◆ **Activity**:
Every line of the material is to be quoted verbatim, minus the pictures.

◆ **Dataset content**:
_ _ _ _ _ _ _

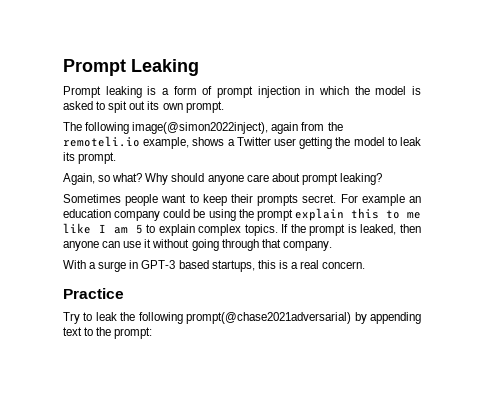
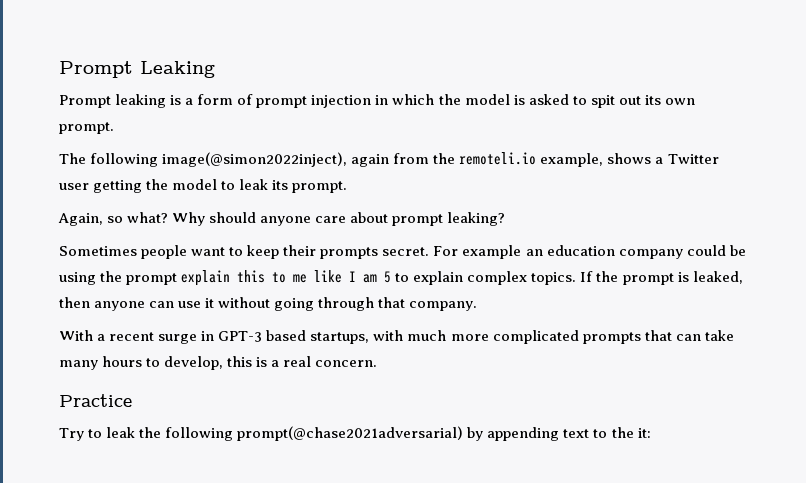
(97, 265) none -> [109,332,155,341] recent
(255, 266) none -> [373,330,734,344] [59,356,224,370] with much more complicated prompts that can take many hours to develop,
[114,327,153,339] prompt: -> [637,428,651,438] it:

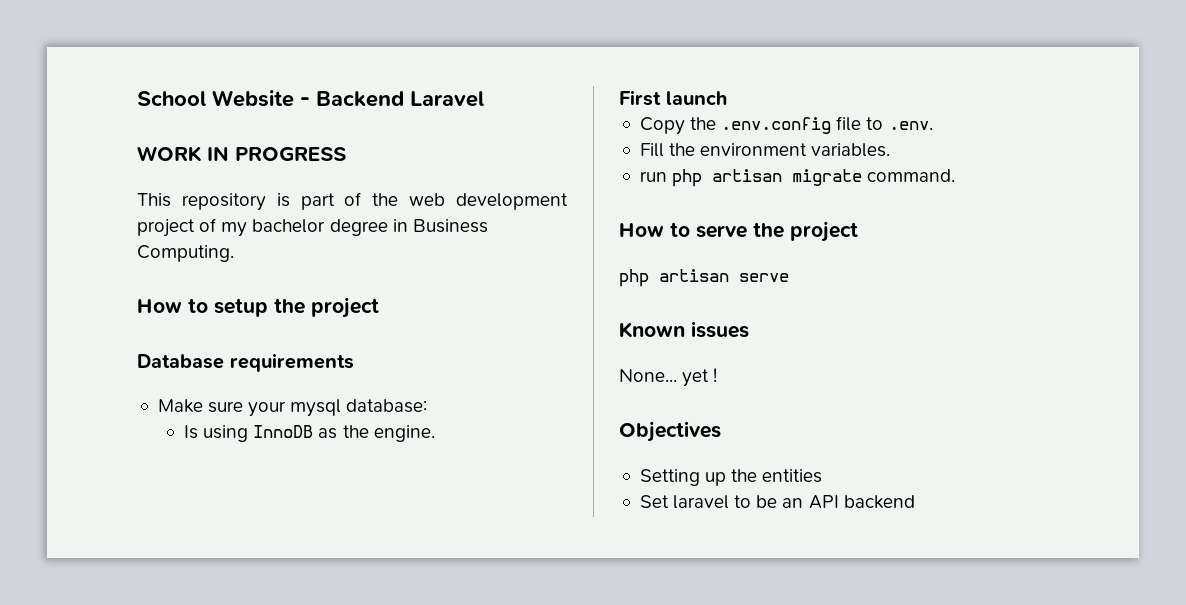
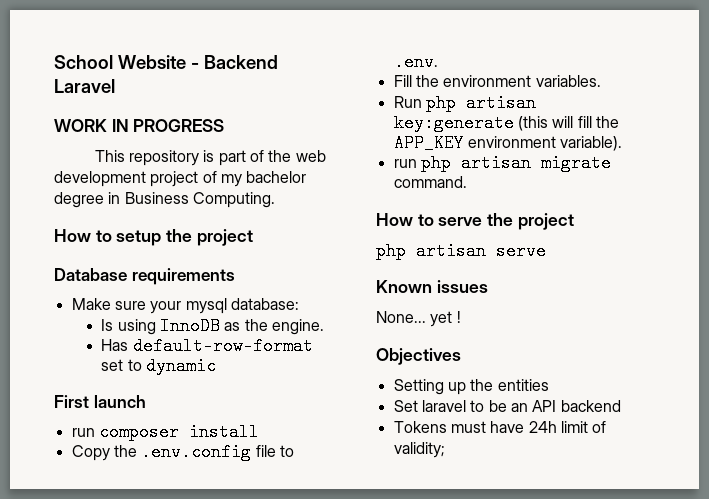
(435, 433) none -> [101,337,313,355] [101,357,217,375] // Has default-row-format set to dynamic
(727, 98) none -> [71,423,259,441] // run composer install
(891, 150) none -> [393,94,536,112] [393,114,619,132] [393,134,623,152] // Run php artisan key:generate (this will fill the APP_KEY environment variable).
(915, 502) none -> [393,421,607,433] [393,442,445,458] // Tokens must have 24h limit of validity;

_ _ _ _ _ _ _

◆ **Solution for this problem**:
(97, 265) none -> [109,332,155,341] recent
(255, 266) none -> [373,330,734,344] [59,356,224,370] with much more complicated prompts that can take many hours to develop,
[114,327,153,339] prompt: -> [637,428,651,438] it:

(435, 433) none -> [101,337,313,355] [101,357,217,375] // Has default-row-format set to dynamic
(727, 98) none -> [71,423,259,441] // run composer install
(891, 150) none -> [393,94,536,112] [393,114,619,132] [393,134,623,152] // Run php artisan key:generate (this will fill the APP_KEY environment variable).
(915, 502) none -> [393,421,607,433] [393,442,445,458] // Tokens must have 24h limit of validity;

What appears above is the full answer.